Task to complete → Begin at the line with "Urządzenia biurowe" and write out every line after it, exactly, through the last line below, adding nothing.

(Stored records)

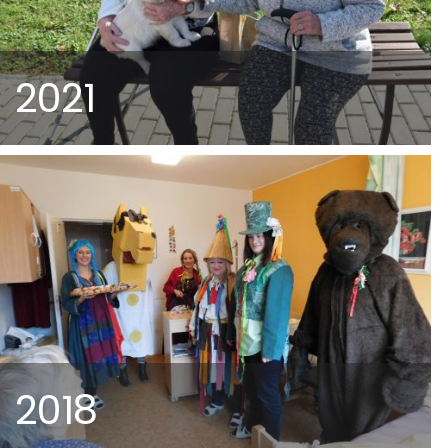
2021
2018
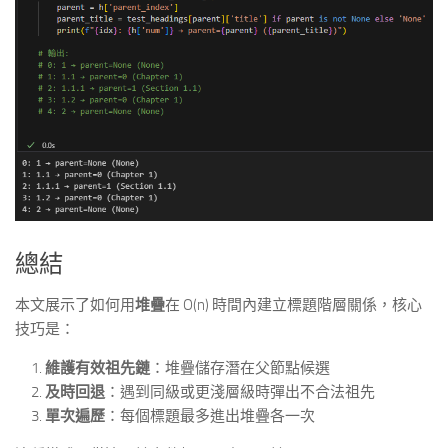
總結
本文展示了如何用
堆疊
在 O(n) 時間內建立標題階層關係，核心
技巧是：
維護有效祖先鏈
：堆疊儲存潛在父節點候選
及時回退
：遇到同級或更淺層級時彈出不合法祖先
單次遍歷
：每個標題最多進出堆疊各一次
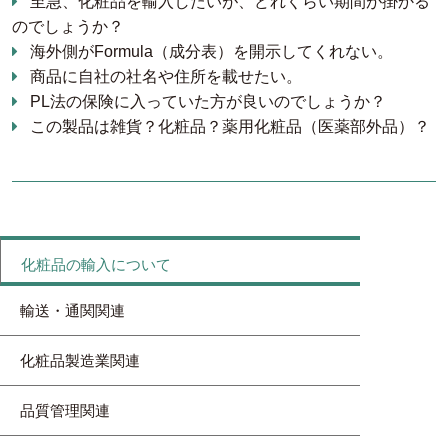
至急、化粧品を輸入したいが、どれくらい期間が掛かる
のでしょうか？
海外側がFormula（成分表）を開示してくれない。
商品に自社の社名や住所を載せたい。
PL法の保険に入っていた方が良いのでしょうか？
この製品は雑貨？化粧品？薬用化粧品（医薬部外品）？
化粧品の輸入について
輸送・通関関連
化粧品製造業関連
品質管理関連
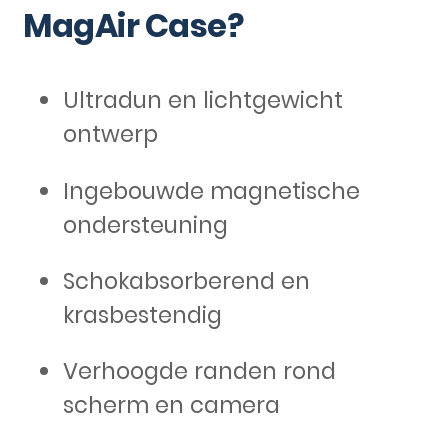
MagAir Case?
Ultradun en lichtgewicht
ontwerp
Ingebouwde magnetische
ondersteuning
Schokabsorberend en
krasbestendig
Verhoogde randen rond
scherm en camera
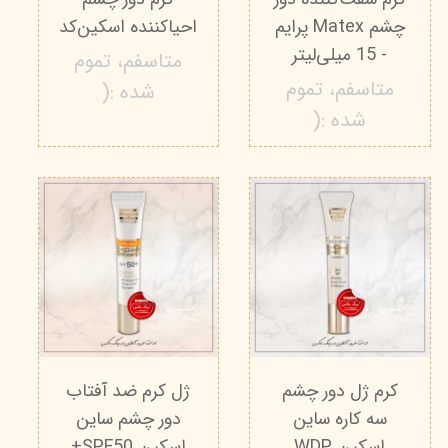
چشم Matex پرایم
احیاکننده اسکین‌کد
- 15 میلی‌لیتر
متاسفم، تموم
متاسفم، تموم
شده :(
شده :(
کرم ژل دور چشم
ژل کرم ضد آفتاب
سه کاره ساین
دور چشم ساین
اسکین WDP
اسکین SPF50+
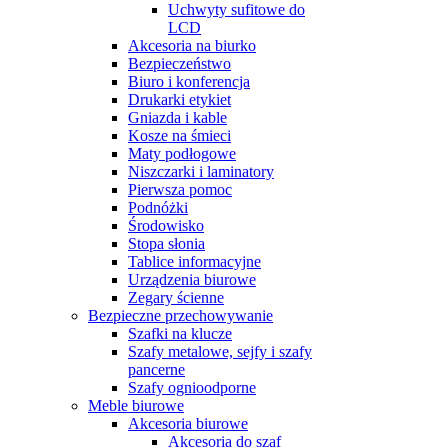
Uchwyty sufitowe do
LCD
Akcesoria na biurko
Bezpieczeństwo
Biuro i konferencja
Drukarki etykiet
Gniazda i kable
Kosze na śmieci
Maty podłogowe
Niszczarki i laminatory
Pierwsza pomoc
Podnóżki
Środowisko
Stopa słonia
Tablice informacyjne
Urządzenia biurowe
Zegary ścienne
Bezpieczne przechowywanie
Szafki na klucze
Szafy metalowe, sejfy i szafy
pancerne
Szafy ognioodporne
Meble biurowe
Akcesoria biurowe
Akcesoria do szaf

Task solution →
Urządzenia biurowe
Zegary ścienne
Bezpieczne przechowywanie
Szafki na klucze
Szafy metalowe, sejfy i szafy
pancerne
Szafy ognioodporne
Meble biurowe
Akcesoria biurowe
Akcesoria do szaf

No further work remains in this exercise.